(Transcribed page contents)
=== Begin Enclosure ===
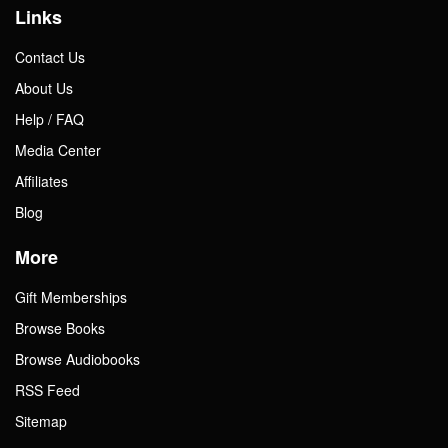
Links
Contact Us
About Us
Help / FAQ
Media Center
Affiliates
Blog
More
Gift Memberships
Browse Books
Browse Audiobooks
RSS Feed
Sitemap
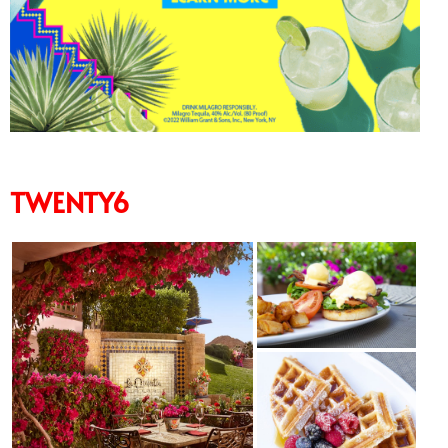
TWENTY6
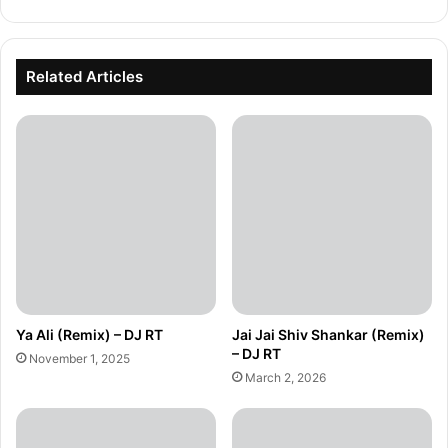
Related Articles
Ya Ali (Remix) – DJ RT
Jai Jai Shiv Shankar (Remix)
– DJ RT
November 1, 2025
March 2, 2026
=== End Enclosure ===
=== Begin Enclosure ===
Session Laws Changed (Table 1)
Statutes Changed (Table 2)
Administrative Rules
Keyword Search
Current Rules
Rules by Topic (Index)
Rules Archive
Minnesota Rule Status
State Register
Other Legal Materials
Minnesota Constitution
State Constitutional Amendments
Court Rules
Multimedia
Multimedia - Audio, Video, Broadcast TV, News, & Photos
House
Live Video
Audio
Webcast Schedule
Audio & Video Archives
=== End Enclosure ===
YOUR OBJECTIVE: Pull every line containing the string "Multimedia" out of the data above and copy it.

RESULT:
Multimedia
Multimedia - Audio, Video, Broadcast TV, News, & Photos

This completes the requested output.